With some consternation, Chiampas noted in court Monday that Hartman has had cases in her courtroom since 2018, but her attorney only recently raised the possibility of mental health court.

Hartman, 69, is in custody after her most recent arrest at the O’Hare International Airport CTA station violated the terms of her probation and her previous bail bond.

Hartman left her residential facility without permission in March, prosecutors have said. Authorities tracked her ankle bracelet to the O’Hare CTA station, where she was arrested without incident.

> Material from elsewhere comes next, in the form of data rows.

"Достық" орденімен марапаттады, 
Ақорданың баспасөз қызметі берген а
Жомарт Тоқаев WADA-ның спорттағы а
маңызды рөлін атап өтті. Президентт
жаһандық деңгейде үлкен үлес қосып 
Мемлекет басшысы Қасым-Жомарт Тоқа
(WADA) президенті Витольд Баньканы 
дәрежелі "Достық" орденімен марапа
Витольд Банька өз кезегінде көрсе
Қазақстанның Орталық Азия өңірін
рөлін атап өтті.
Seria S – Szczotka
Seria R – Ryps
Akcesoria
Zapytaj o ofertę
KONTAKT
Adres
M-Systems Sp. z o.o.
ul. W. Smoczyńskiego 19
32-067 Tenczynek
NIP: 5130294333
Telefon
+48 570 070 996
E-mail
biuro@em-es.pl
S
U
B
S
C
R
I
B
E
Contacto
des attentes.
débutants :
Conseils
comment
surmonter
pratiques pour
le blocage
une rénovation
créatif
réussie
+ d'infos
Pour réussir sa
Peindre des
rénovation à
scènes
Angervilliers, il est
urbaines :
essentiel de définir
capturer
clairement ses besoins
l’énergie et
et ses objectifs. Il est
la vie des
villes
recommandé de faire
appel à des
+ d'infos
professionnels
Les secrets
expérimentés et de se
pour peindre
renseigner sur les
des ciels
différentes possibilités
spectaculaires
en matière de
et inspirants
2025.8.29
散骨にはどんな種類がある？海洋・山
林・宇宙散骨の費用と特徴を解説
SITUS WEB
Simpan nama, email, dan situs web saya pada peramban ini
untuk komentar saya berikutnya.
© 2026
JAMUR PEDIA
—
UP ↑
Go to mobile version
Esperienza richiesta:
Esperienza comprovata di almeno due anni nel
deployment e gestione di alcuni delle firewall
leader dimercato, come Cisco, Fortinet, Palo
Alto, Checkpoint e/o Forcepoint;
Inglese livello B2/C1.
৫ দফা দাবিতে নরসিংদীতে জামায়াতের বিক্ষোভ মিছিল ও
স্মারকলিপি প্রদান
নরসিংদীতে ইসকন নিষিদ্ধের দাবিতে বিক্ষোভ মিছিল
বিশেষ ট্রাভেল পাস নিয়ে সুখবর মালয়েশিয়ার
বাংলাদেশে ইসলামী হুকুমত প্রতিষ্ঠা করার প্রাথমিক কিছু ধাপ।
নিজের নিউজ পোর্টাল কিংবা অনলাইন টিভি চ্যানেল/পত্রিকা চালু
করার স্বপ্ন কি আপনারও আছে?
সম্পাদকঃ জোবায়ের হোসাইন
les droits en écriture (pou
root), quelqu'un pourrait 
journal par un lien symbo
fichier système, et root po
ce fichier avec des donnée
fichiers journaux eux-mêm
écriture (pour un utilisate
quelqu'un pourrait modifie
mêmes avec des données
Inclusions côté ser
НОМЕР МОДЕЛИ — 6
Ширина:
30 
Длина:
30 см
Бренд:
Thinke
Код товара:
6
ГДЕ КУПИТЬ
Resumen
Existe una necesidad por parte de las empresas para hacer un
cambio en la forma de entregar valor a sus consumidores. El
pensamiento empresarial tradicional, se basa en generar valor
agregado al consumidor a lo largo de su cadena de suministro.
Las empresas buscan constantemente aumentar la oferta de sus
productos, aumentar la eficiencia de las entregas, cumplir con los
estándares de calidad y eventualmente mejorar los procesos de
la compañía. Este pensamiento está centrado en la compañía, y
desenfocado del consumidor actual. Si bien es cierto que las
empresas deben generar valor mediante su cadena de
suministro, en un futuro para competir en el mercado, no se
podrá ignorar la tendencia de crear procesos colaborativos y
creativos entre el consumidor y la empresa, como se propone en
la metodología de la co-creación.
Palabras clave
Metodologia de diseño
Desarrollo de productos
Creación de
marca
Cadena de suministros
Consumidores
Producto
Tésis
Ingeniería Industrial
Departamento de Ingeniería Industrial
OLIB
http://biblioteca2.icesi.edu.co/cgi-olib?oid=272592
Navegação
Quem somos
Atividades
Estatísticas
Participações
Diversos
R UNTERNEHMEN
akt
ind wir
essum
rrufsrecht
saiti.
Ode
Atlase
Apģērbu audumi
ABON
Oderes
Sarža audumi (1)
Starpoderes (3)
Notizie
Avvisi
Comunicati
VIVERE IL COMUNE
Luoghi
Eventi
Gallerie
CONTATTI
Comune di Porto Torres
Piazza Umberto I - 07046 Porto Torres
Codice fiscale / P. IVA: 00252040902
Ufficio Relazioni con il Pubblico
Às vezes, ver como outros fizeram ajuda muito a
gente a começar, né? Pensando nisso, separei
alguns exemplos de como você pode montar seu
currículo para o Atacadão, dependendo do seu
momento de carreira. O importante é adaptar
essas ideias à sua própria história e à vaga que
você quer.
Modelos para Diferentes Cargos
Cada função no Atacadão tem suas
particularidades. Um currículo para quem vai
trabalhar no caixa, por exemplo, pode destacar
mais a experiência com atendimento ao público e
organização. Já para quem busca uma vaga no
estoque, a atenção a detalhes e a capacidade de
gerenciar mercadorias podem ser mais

Hartman has gained national notoriety for attempting to sneak into airports and onto flights around the country. Perhaps the most serious recent case came in January 2018, when she boarded a jet and flew all the way to London’s Heathrow Airport without a ticket.

She was sentenced to probation, but violated it in October 2019 when she went to O’Hare and tried to pass the second of two security checkpoints, prosecutors have said.

Hartman spent time in Cook County Jail before being released in March 2020, part of an effort to release low-risk detainees in the face of the coronavirus pandemic. She was put on a county electronic monitoring program with an ankle bracelet, and placed at a West Side facility that provides supportive and transitional housing.

She stayed at that facility until her most recent arrest, and has been in custody at Cook County Jail ever since.